WHAT IS REQUIRED:
Render everything from the line containing "هذا الاختبار يتوقع" down to the line containing "Accessibilité: non conforme" as a Markdown table with the columns Row and Line, skipping blank lines and leaving out the pictures.

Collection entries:
▼

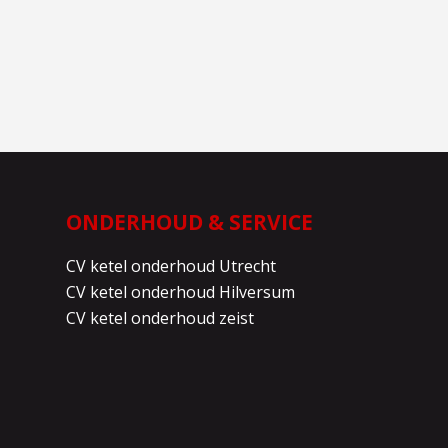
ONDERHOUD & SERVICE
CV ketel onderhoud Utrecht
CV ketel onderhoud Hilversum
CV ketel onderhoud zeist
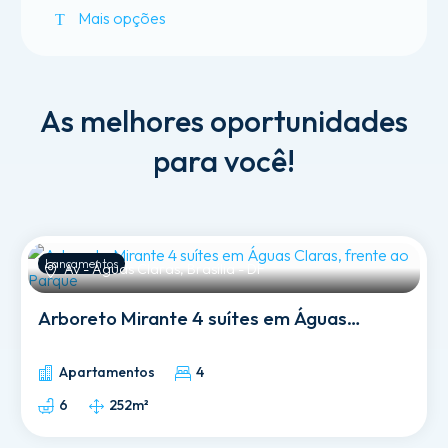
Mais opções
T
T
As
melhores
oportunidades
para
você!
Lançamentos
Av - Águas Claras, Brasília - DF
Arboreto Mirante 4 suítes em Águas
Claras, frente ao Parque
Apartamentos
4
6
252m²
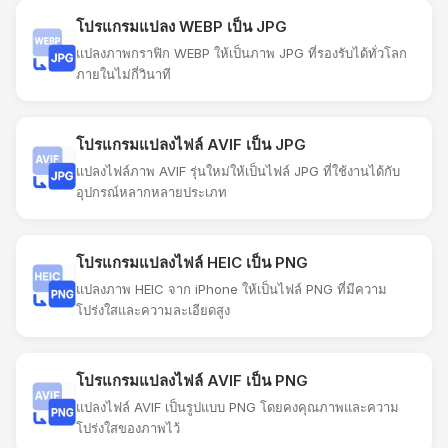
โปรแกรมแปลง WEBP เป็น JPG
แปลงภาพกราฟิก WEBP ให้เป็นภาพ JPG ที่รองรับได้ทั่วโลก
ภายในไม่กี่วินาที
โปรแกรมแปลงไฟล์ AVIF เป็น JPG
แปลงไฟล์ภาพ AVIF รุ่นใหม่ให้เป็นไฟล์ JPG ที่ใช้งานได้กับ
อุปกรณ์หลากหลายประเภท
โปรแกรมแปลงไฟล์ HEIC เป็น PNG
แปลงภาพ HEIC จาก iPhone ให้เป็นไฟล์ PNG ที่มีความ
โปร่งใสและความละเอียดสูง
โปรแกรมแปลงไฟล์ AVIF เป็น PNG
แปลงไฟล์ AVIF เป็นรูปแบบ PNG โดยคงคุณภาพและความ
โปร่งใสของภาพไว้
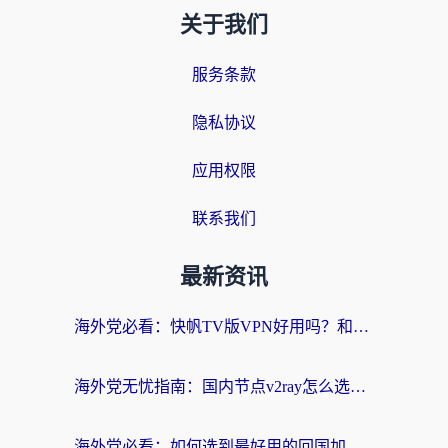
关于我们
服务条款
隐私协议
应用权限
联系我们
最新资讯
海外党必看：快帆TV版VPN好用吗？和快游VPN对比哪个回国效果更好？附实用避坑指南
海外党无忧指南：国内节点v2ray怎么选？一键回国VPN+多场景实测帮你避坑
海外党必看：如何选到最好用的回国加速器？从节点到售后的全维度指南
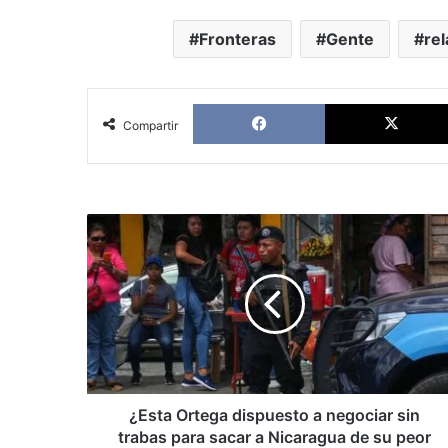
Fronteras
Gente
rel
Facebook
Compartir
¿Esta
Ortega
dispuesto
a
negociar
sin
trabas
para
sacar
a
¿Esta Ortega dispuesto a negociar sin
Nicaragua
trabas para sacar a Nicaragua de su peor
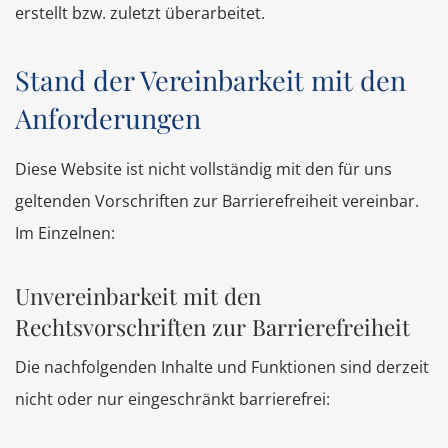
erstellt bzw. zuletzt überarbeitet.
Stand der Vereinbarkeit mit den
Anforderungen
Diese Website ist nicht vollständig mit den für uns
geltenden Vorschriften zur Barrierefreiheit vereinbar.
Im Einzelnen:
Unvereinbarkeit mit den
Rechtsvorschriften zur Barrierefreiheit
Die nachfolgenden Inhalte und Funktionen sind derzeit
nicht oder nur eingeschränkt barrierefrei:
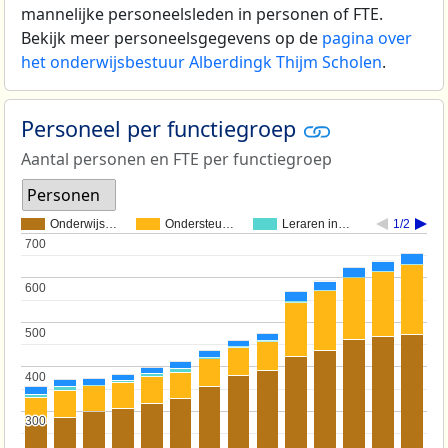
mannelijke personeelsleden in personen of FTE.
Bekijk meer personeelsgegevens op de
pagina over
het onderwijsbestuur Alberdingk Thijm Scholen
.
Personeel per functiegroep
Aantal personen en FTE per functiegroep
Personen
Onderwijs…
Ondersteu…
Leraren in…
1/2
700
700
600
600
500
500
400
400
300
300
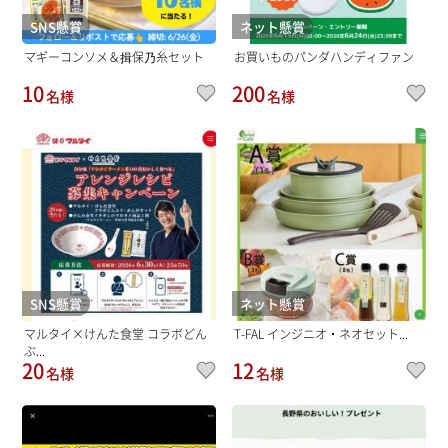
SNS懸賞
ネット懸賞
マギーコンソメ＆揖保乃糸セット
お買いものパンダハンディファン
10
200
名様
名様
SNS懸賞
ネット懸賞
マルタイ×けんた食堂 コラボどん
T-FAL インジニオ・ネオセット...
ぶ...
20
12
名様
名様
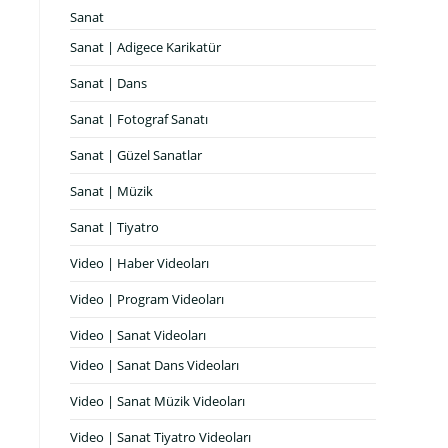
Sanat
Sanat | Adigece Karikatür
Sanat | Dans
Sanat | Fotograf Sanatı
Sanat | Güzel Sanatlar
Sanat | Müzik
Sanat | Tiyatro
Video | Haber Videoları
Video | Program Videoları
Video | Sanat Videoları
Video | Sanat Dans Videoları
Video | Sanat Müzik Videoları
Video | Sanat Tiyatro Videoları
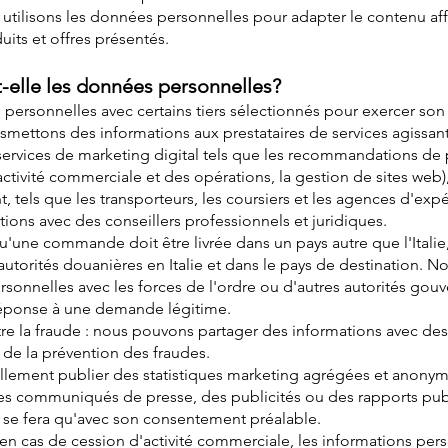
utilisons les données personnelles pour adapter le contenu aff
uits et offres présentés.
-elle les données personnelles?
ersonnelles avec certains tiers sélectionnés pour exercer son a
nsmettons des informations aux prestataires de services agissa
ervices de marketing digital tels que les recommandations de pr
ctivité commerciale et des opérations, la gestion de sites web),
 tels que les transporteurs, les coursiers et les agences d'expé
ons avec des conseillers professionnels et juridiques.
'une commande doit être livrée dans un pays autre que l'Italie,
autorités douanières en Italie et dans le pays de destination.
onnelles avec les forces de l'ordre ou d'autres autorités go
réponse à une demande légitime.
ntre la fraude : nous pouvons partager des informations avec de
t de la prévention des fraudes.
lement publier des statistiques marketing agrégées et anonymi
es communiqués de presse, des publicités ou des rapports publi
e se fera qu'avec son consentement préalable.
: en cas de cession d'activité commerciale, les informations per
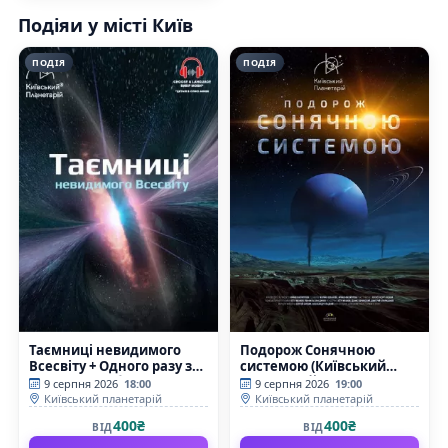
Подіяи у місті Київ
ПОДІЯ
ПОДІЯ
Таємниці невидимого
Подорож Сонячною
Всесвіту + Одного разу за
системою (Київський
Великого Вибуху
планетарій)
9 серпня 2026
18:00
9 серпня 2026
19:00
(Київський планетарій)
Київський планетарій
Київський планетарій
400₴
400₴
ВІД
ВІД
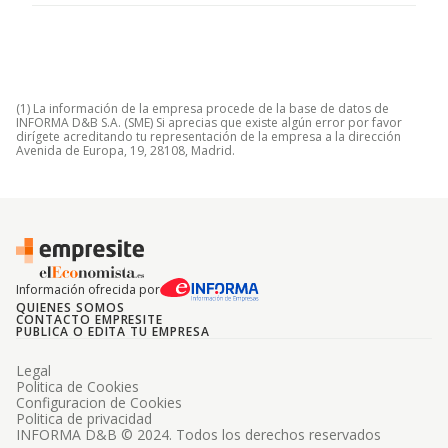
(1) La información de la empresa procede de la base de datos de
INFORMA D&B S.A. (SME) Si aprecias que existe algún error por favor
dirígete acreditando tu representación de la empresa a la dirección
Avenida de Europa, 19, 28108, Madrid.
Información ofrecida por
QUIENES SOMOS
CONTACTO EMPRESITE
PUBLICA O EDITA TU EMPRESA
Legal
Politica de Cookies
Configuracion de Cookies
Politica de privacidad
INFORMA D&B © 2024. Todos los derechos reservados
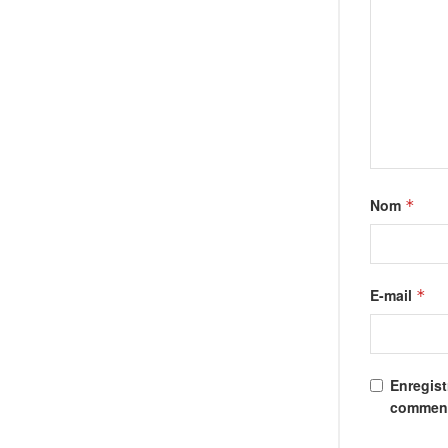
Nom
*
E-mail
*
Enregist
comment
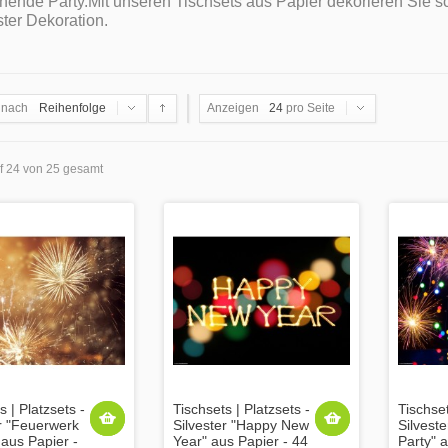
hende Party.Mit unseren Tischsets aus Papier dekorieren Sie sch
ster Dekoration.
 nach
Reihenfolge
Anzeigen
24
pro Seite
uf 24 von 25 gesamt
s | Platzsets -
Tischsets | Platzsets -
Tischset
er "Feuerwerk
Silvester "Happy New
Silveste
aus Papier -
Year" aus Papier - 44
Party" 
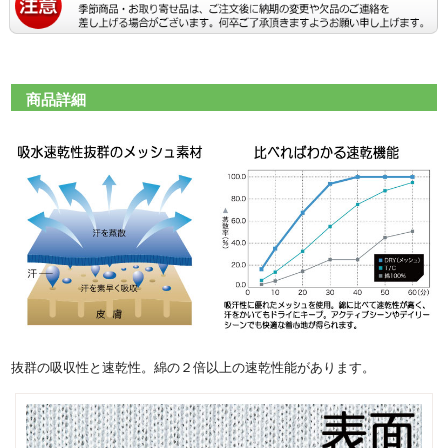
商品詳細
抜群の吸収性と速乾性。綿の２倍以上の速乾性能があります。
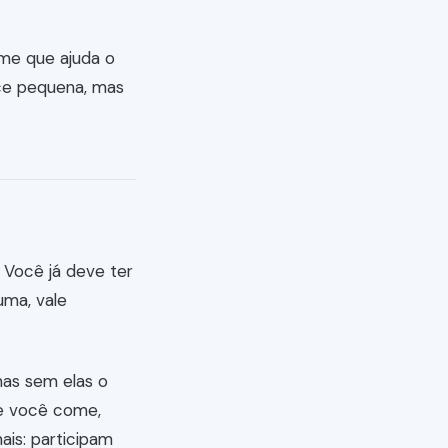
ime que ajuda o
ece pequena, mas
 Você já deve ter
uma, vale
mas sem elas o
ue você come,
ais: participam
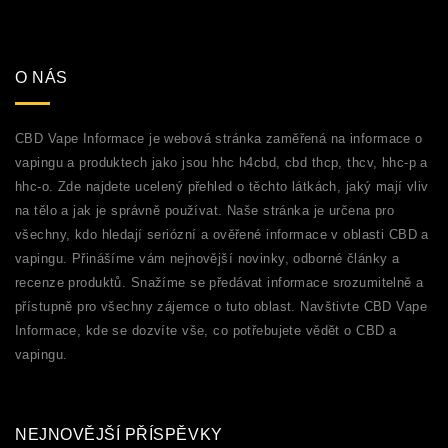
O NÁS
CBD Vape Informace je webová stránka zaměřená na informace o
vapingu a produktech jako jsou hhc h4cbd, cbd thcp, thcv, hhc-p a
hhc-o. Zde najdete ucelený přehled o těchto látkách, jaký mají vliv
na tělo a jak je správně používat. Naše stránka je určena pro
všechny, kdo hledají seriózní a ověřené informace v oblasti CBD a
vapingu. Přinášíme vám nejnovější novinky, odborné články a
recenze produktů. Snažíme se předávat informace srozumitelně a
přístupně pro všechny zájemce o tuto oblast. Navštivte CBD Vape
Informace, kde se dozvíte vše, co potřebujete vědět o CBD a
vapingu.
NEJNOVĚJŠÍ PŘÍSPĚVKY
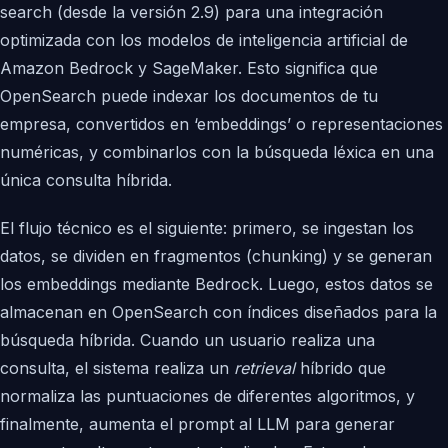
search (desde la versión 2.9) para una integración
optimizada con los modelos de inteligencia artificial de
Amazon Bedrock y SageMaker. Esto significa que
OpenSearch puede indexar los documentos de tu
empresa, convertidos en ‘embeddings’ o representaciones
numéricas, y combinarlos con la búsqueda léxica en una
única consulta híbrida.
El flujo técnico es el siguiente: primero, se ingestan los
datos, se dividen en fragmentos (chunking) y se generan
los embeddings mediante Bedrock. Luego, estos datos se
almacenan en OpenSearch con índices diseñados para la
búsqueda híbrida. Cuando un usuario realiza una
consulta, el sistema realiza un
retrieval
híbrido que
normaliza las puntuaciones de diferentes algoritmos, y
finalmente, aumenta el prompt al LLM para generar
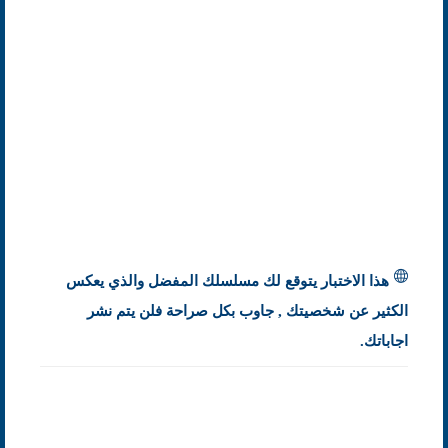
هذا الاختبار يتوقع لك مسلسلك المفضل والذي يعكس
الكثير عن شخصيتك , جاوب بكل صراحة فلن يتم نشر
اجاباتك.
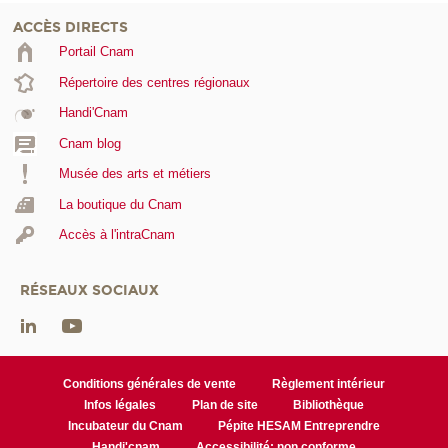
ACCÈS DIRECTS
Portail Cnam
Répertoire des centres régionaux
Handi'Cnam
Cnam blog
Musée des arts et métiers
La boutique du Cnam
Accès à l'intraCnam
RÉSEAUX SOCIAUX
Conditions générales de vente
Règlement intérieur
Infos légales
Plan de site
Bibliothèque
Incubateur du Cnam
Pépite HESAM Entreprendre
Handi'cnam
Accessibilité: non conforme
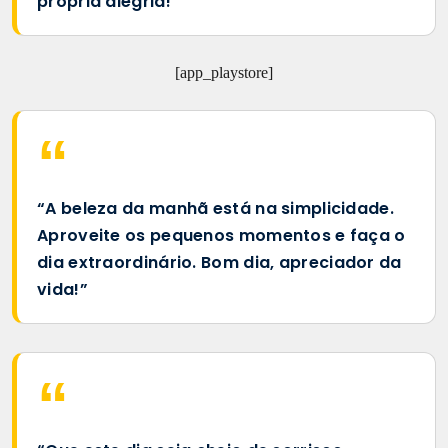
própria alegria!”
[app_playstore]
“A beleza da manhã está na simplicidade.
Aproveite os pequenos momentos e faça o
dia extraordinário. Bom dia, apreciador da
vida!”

▲

COMPLETED EXERCISE:
| Row | Line |
|---|---|
| 1 | هذا الاختبار يتوقع لك مسلسلك المفضل والذي يعكس |
| 2 | الكثير عن شخصيتك , جاوب بكل صراحة فلن يتم نشر |
| 3 | اجاباتك. |
| 4 | ACCÈS DIRECTS |
| 5 | Portail Cnam |
| 6 | Répertoire des centres régionaux |
| 7 | Handi'Cnam |
| 8 | Cnam blog |
| 9 | Musée des arts et métiers |
| 10 | La boutique du Cnam |
| 11 | Accès à l'intraCnam |
| 12 | RÉSEAUX SOCIAUX |
| 13 | Conditions générales de vente |
| 14 | Règlement intérieur |
| 15 | Infos légales |
| 16 | Plan de site |
| 17 | Bibliothèque |
| 18 | Incubateur du Cnam |
| 19 | Pépite HESAM Entreprendre |
| 20 | Handi'cnam |
| 21 | Accessibilité: non conforme |